An email breach at Magellan National Imaging Associates claims another covered entity victim, Geisinger Health Plan. Magellan, hired by the health plan to manage their radiology benefits, discovered on July 5 that an employee’s email account was compromised. The account in question had been sending out spam emails originating from outside of the U.S. since May.
Although Geisinger is unable to determine whether or not protected health information (PHI) was accessed in the email breach, they are notifying 5,848 of the potential breach. The data potentially viewed included patient names, types of service, diagnoses, patient identification numbers, and authorization identifications.
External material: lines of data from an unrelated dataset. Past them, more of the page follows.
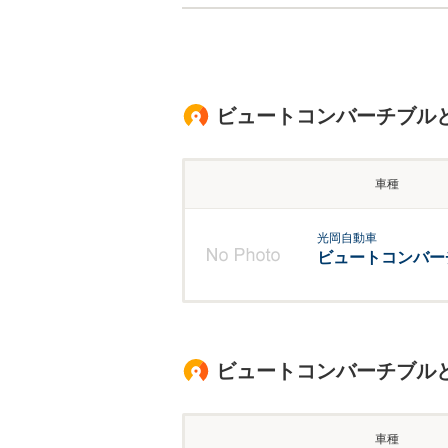
ビュートコンバーチブル
車種
光岡自動車
ビュートコンバー
ビュートコンバーチブル
車種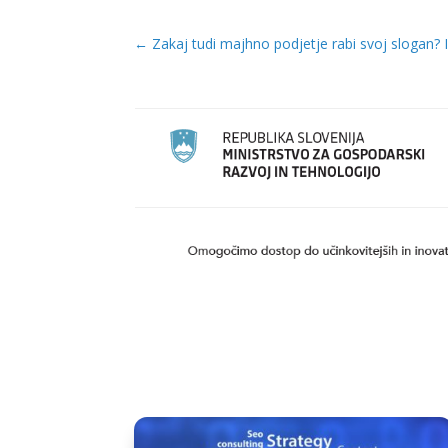
←
Zakaj tudi majhno podjetje rabi svoj slogan? I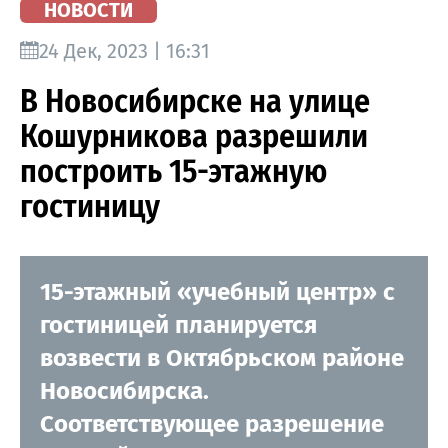
НОВОСТИ
24 Дек, 2023 | 16:31
В Новосибирске на улице
Кошурникова разрешили
построить 15-этажную
гостиницу
15-этажный «учебный центр» с
гостиницей планируется
возвести в Октябрьском районе
Новосибирска.
Соответствующее разрешение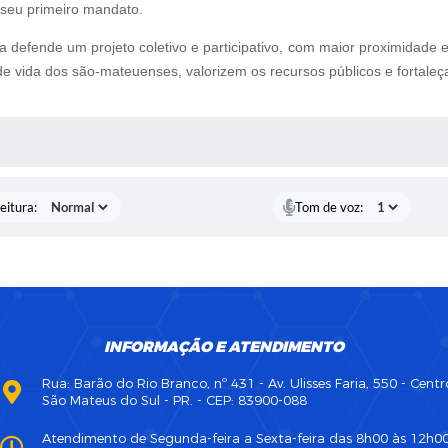
 seu primeiro mandato.
 defende um projeto coletivo e participativo, com maior proximidade
de vida dos são-mateuenses, valorizem os recursos públicos e fortal
 MÍDIAS
eitura:
Tom de voz:
INFORMAÇÃO E ATENDIMENTO
Rua: Barão do Rio Branco, nº 431 - Av. Ulisses Faria, 550 - Centr
São Mateus do Sul - PR. - CEP: 83900-088
Atendimento de Segunda-feira a Sexta-feira das 8h00 às 12h0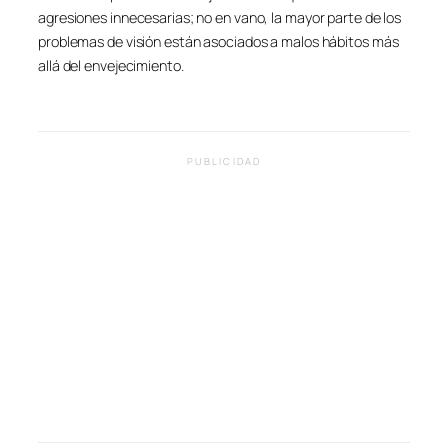
agresiones innecesarias; no en vano, la mayor parte de los
problemas de visión están asociados a malos hábitos más
allá del envejecimiento.
PUBLICIDAD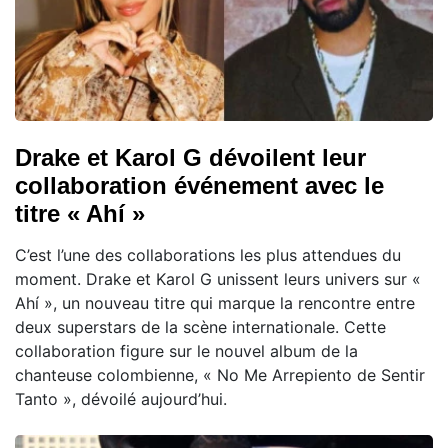
Drake et Karol G dévoilent leur
collaboration événement avec le
titre « Ahí »
C’est l’une des collaborations les plus attendues du
moment. Drake et Karol G unissent leurs univers sur «
Ahí », un nouveau titre qui marque la rencontre entre
deux superstars de la scène internationale. Cette
collaboration figure sur le nouvel album de la
chanteuse colombienne, « No Me Arrepiento de Sentir
Tanto », dévoilé aujourd’hui.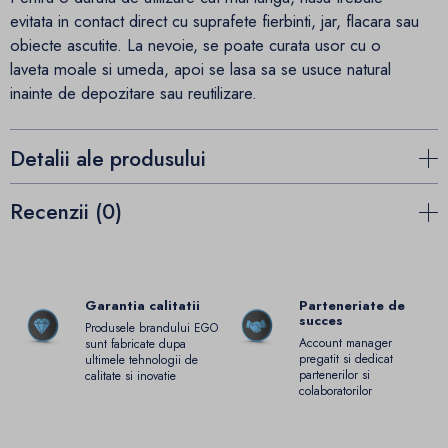
evitata in contact direct cu suprafete fierbinti, jar, flacara sau
obiecte ascutite. La nevoie, se poate curata usor cu o
laveta moale si umeda, apoi se lasa sa se usuce natural
inainte de depozitare sau reutilizare.
Detalii ale produsului
Recenzii (0)
Garantia calitatii
Parteneriate de
succes
Produsele brandului EGO
Account manager
sunt fabricate dupa
pregatit si dedicat
ultimele tehnologii de
partenerilor si
calitate si inovatie
colaboratorilor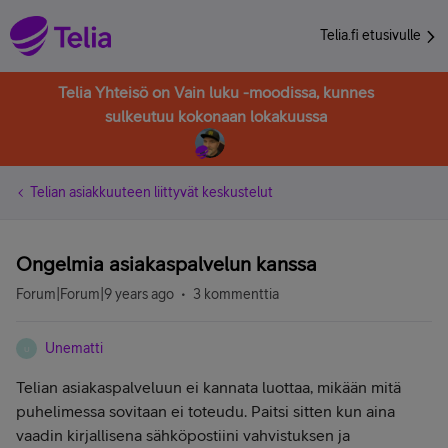
Telia.fi etusivulle
Telia Yhteisö on Vain luku -moodissa, kunnes
sulkeutuu kokonaan lokakuussa
Telian asiakkuuteen liittyvät keskustelut
Ongelmia asiakaspalvelun kanssa
Forum|Forum|9 years ago
3 kommenttia
Unematti
U
Telian asiakaspalveluun ei kannata luottaa, mikään mitä
puhelimessa sovitaan ei toteudu. Paitsi sitten kun aina
vaadin kirjallisena sähköpostiini vahvistuksen ja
In response to the incident John Signorino, chief privacy officer at Geisinger stated, “We worked closely with Magellan to make sure all affected members were identified and properly notified. Although all evidence points to the fact that the intruders only intended to issue spam emails, in an abundance of caution we are offering all of our affected members one year of credit monitoring services through Experian and encourage them to sign up by following instructions in the letters they received.”
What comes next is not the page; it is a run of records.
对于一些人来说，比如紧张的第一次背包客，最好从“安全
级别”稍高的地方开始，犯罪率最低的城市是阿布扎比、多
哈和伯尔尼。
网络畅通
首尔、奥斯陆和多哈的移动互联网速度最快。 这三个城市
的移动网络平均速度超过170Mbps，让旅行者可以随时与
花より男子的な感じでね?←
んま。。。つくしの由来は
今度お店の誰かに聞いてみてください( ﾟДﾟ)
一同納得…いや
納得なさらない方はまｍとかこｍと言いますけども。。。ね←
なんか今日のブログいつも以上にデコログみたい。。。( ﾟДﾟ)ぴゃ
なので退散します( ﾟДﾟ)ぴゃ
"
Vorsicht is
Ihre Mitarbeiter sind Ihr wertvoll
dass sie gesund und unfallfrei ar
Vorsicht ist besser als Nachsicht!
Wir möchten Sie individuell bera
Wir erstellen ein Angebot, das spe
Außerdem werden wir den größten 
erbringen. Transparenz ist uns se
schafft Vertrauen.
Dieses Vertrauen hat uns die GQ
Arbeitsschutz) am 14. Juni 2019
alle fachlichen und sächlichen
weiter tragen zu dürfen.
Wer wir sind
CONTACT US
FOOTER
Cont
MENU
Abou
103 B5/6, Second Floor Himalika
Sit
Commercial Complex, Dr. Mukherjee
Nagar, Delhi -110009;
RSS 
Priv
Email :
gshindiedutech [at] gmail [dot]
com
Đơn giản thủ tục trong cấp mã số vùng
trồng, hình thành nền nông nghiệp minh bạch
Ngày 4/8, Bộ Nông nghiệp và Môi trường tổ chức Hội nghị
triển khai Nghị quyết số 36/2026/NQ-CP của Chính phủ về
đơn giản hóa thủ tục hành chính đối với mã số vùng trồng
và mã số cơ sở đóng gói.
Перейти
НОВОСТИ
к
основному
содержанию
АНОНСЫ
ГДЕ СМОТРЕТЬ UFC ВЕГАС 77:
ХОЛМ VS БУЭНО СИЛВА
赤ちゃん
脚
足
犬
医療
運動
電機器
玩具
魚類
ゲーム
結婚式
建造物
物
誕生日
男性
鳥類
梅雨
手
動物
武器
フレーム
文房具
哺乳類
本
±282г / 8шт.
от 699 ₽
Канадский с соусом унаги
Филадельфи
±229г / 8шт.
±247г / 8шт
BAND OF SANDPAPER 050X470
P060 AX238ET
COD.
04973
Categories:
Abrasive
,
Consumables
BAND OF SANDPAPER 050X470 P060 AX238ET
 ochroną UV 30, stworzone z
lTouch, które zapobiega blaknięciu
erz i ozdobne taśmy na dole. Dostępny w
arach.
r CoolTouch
Is your organization protected against breaches? Take this quiz to find out!
Strengthening Security After an Email Breach
Since the occurrence of the email breach, Magellan has increased their email security procedures. They have implemented geofencing, password hash synchronization, and disabled some email protocols across all email accounts. However, Geisinger has ceased business with the vendor.
Managing business associates (BAs) can be a difficult undertaking. Ed Gaudet, CEO and founder of Censinet, which operates a cloud platform for vendor risk management stated, “Provider executives and board members must begin to implement proactive, automated approaches to risk management, arming them with the ability to make dynamic, informed decisions in real-time, lower costs and avoid data breaches such as this one.”